[Data extracted from a collection]

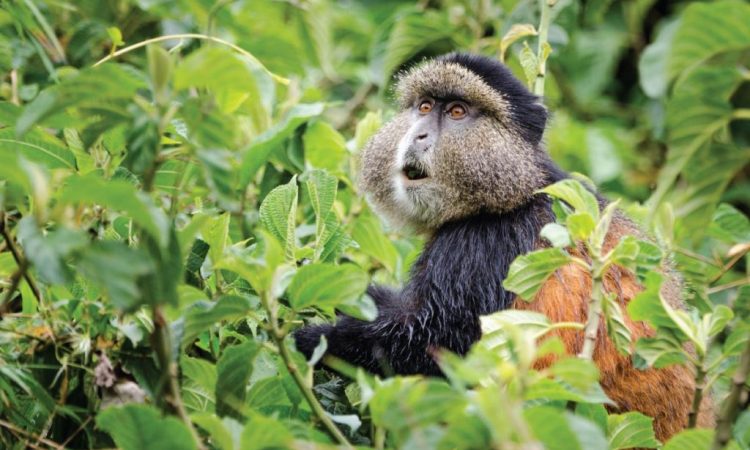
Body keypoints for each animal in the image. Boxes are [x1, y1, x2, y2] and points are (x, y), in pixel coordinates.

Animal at [293, 53, 712, 440]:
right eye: (425, 107)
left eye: (458, 112)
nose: (418, 135)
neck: (516, 189)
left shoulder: (485, 245)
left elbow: (432, 343)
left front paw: (309, 339)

> _EXERCISE BRIEF_:
Among the lines of the records above, count those holding the string "left", and report only the number.

> _RESULT_:
4